A Folha esteve na Cidade de Gaza em 2014, ano de outro conflito com os israelenses, e foi à casa de Umm Abdo ("mãe do Abdo", em árabe), como ela se apresentou na ocasião.
Pediu que seu nome fosse mantido em sigilo e não aceitou ser fotografada. Said, o então marido, avisou a este repórter, logo de cara: não tente apertar a mão dela.
Abd al-Fattah Dukhan, o ex-sogro de Umm Abdo, também estava na casa durante a visita. Sentado em uma cadeira de plástico, falou pouco com a reportagem. Só disse que sua facção jamais mudaria. Dukhan foi um dos responsáveis pela Primeira Intifada --revolta popular palestina contra Israel, de 1987 a 1993.
Sua morte foi noticiada por alguns veículos árabes e pelo canal público de TV israelense Kan 11. A versão de Israel é a de que um ataque aéreo teria matado, além dele, dois de seus filhos --é incerto se Said era um deles. Um comunicado do Hamas noticiou apenas o fato, sem dar detalhes. A facção se referiu a ele como "grande líder" e "venerável xeque". Mencionou, ainda, seu filho Tariq, morto em 1992. Membro da Brigada Izz al-Din al-Qassam, braço armado do Hamas que planejou os ataques terroristas do dia 7, Tariq é considerado um mártir dentro da organização.Hoje com 38 ou 39 anos, a catarinense Umm Abdo cresceu no Rio Grande do Sul. Foi criada em uma família católica, mas nunca se identificou com a fé cristã.
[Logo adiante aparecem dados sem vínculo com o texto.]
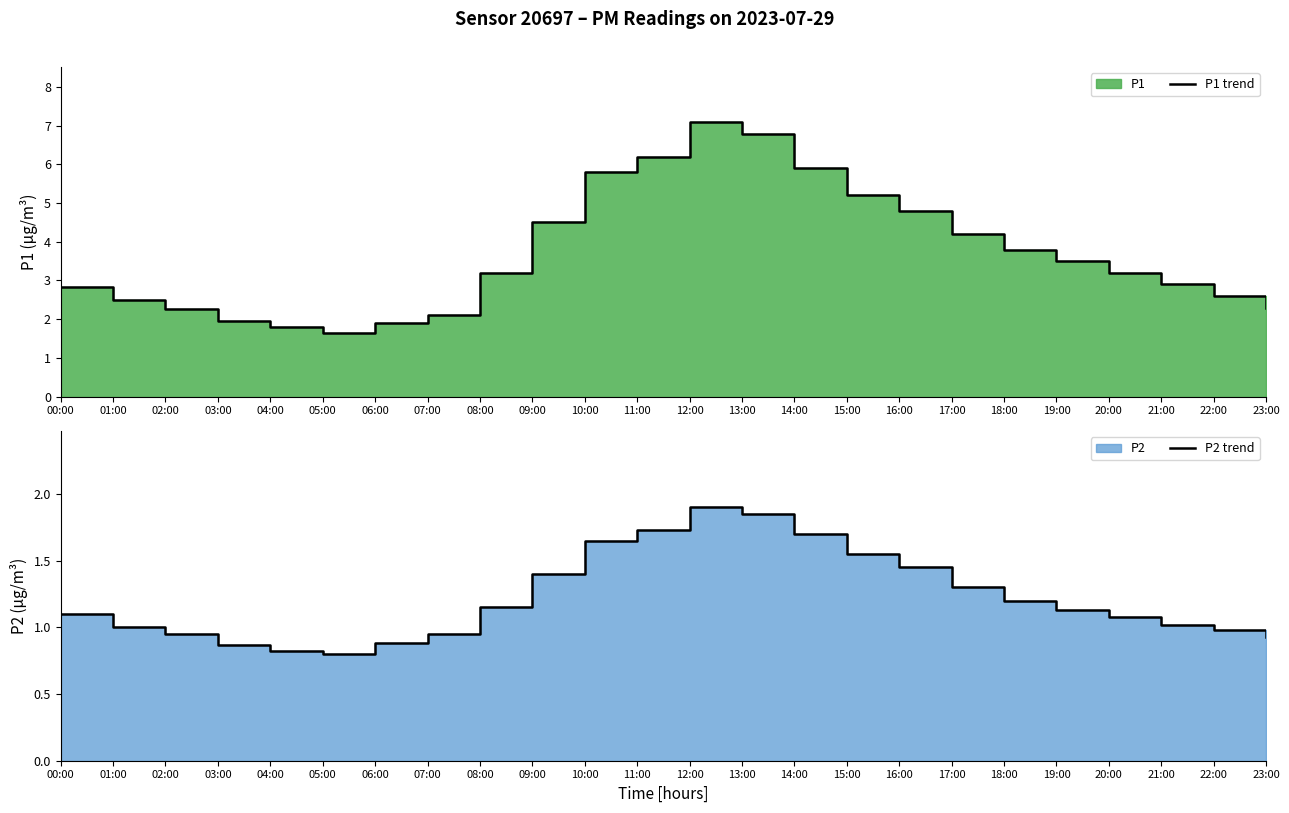

What is the approximate value of P2 trend at 13:00?

1.9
Na conversa com a reportagem há nove anos, contou que, um dia, aos 7, abriu um livro na biblioteca da escola e leu sobre o conflito árabe-israelense. Descobriu o islã em uma nota de rodapé e sentiu alguma coisa de diferente. Decidiu que era muçulmana.
Mudou-se para Brasília, onde disse ter começado a frequentar uma mesquita, aos 15. Converteu-se aos 18. Foi quando conheceu pela internet Said Dukhan. Não está claro se ela sabia, naquele momento, de quem o pretendente era filho e da ligação com o Hamas.
Em 2022, a vida de Umm Abdo começou a mudar. Separou-se de Said, com quem teve ao menos quatro filhos --estava grávida do quinto, em 2014-- e foi acolhida por uma organização de caridade após anos de agressões do marido dentro de casa.
Ela tinha, agora, a possibilidade de ir embora. O Itamaraty alugou um ônibus para retirar um grupo de brasileiros de Gaza e tem prestado assistência. Umm Abdo decidiu, no entanto, que vai seguir no território palestino sitiado.
A pequena comunidade brasileira local, de cerca de 30 pessoas, tem falado com a imprensa com regularidade nos últimos dias. Compartilha vídeos, fotografias e áudios relatando as condições de vida sob cerco e ataque. Umm Abdo, porém, continua nas sombras, sem dar notícias. Ela não respondeu aos pedidos de entrevista da reportagem.
Quando viajou ao Egito, em 2005, cruzou o deserto do Sinai e entrou em Gaza pela mesma passagem de Rafah por onde os brasileiros agora desejam sair para serem resgatados. A espera deles já dura quase duas semanas, ainda sem perspectiva de quando os egípcios abrirão o posto de controle para o fluxo de pessoas --Cairo e Tel Aviv negociam um corredor humanitário, mas ainda só para a entrada de mantimentos em Gaza.
A convicção de Umm Abdo de permanecer em Gaza não vem de hoje. Há nove anos, afirmou que a libertação da Palestina dependia da resistência de seus habitantes. Mais uma guerra veio, mas é provável que ela mantenha as palavras de 2014. "Não há lugar melhor no mundo para morar. Mesmo com todas as dificuldades e os massacres, sou apaixonada e vou morrer apaixonada."